About this task
In the entries below, find every line with the string "owner" and copy it.

Dataset items
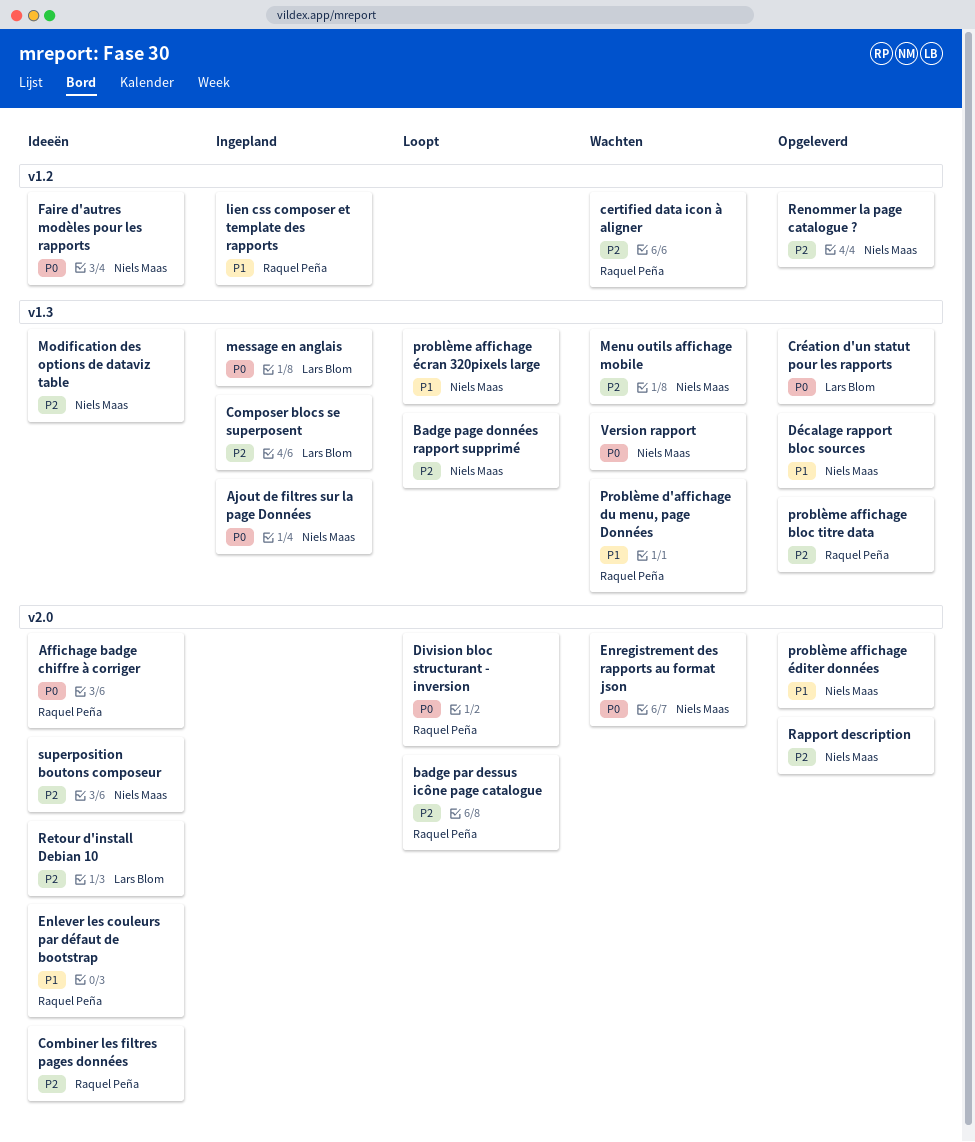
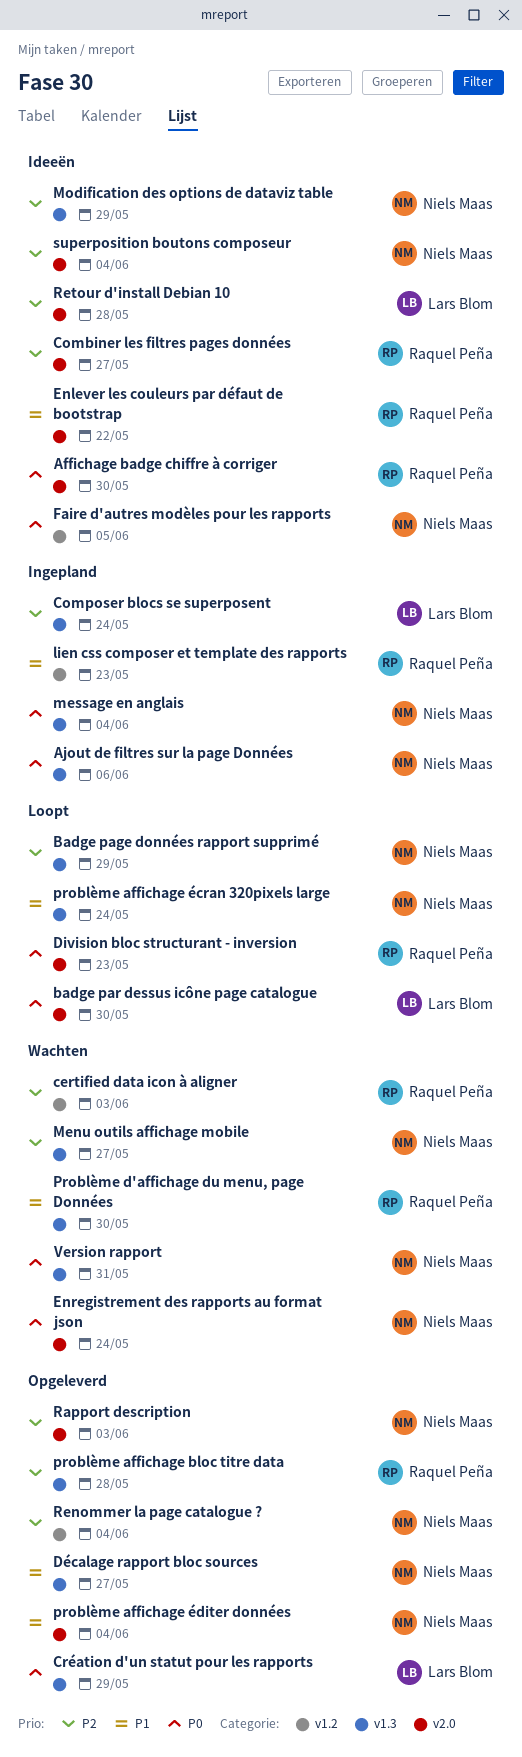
badge par dessus icône page catalogue, owner: Raquel Peña -> Lars Blom
badge par dessus icône page catalogue, priority: P2 -> P0
message en anglais, owner: Lars Blom -> Niels Maas

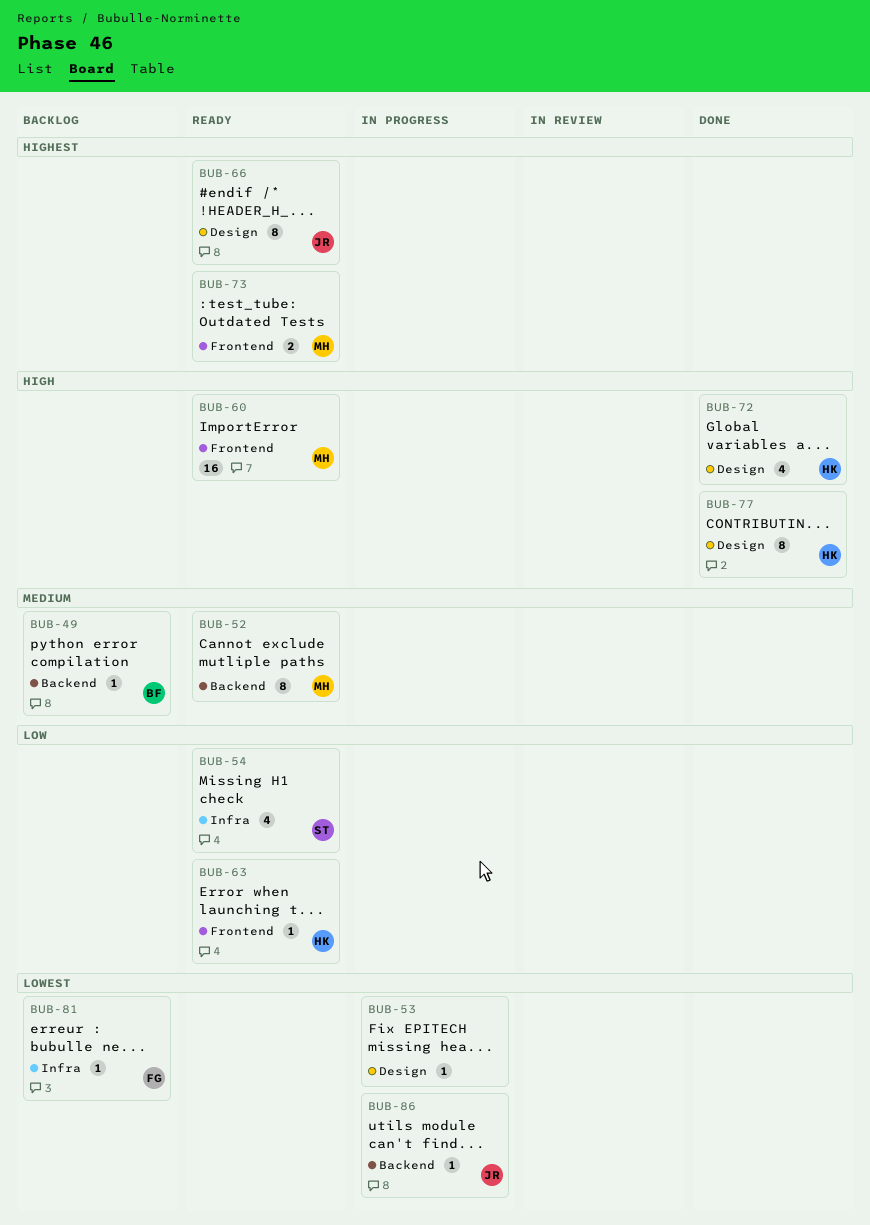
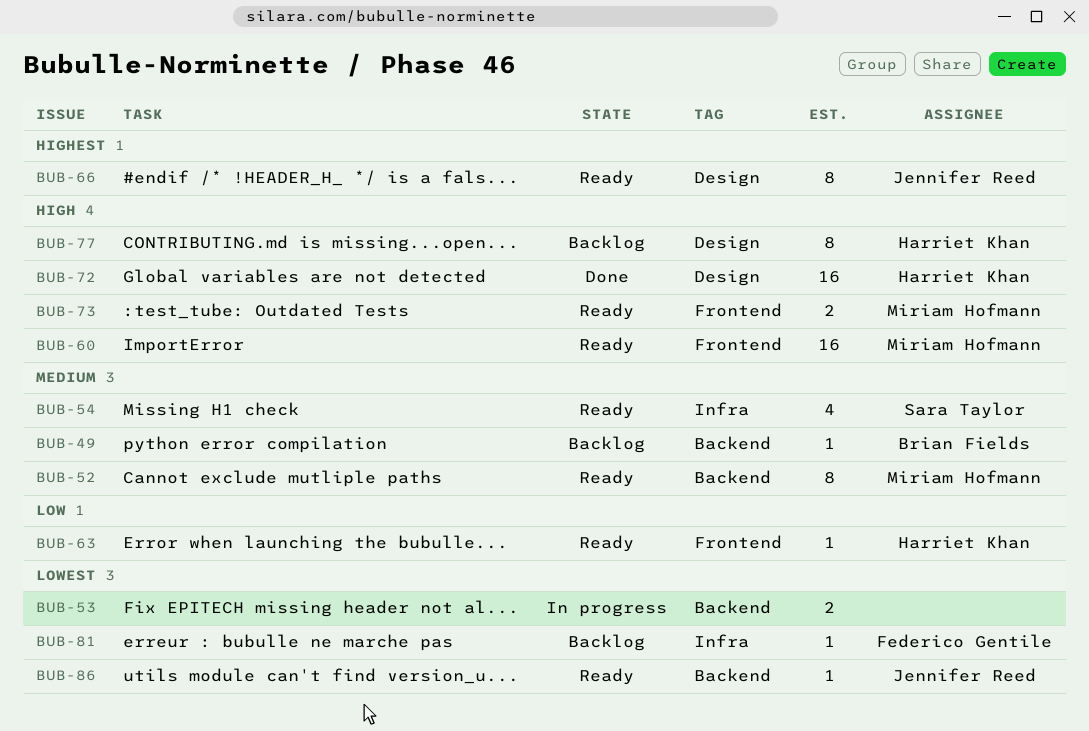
BUB-53, label: Design -> Backend
BUB-53, estimate: 1 -> 2
BUB-54, priority: Low -> Medium
BUB-72, estimate: 4 -> 16
BUB-73, priority: Highest -> High
BUB-77, status: Done -> Backlog
BUB-86, status: In progress -> Ready

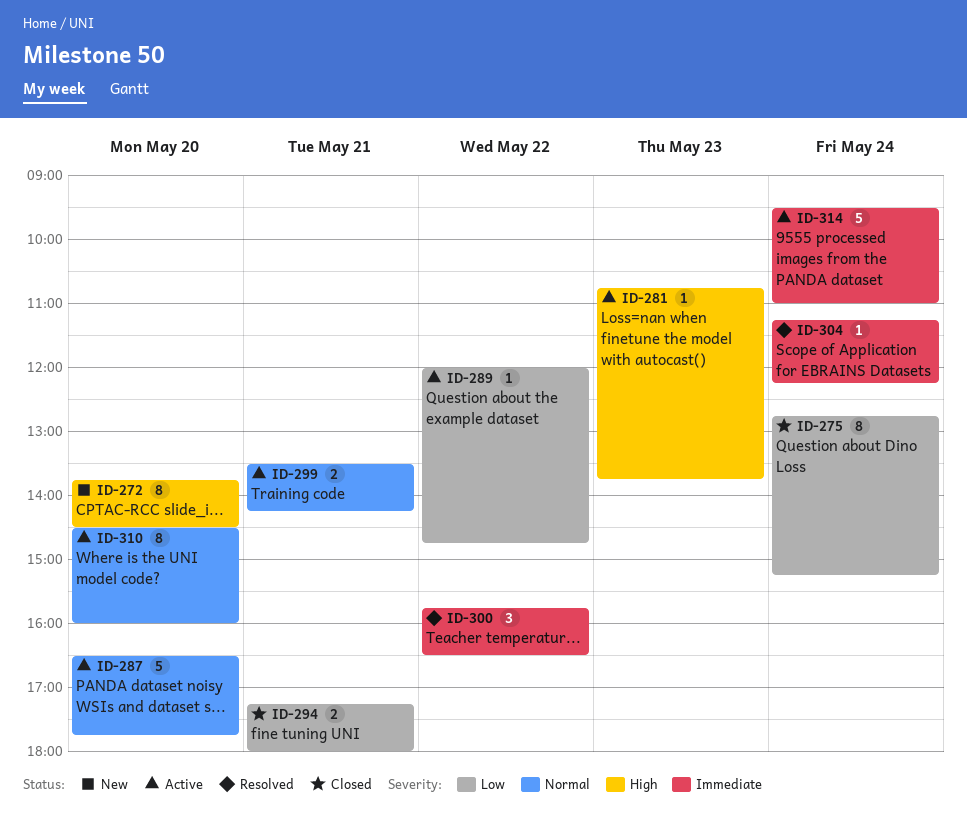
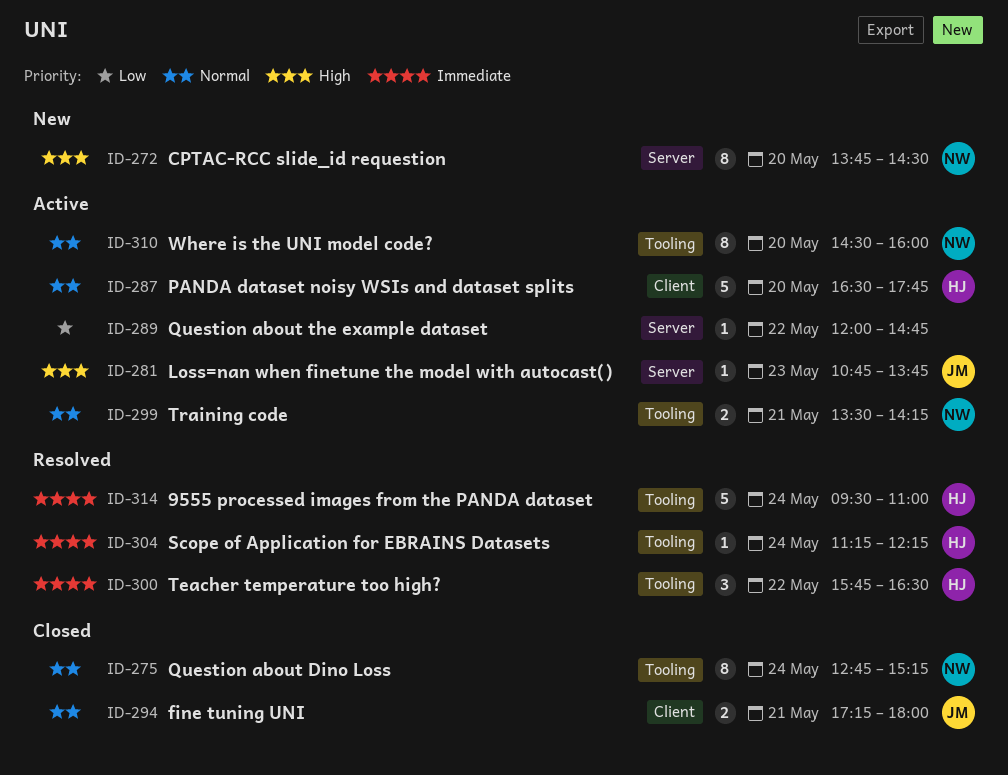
ID-275, priority: Low -> Normal
ID-294, priority: Low -> Normal
ID-314, status: Active -> Resolved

Written solution
badge par dessus icône page catalogue, owner: Raquel Peña -> Lars Blom
message en anglais, owner: Lars Blom -> Niels Maas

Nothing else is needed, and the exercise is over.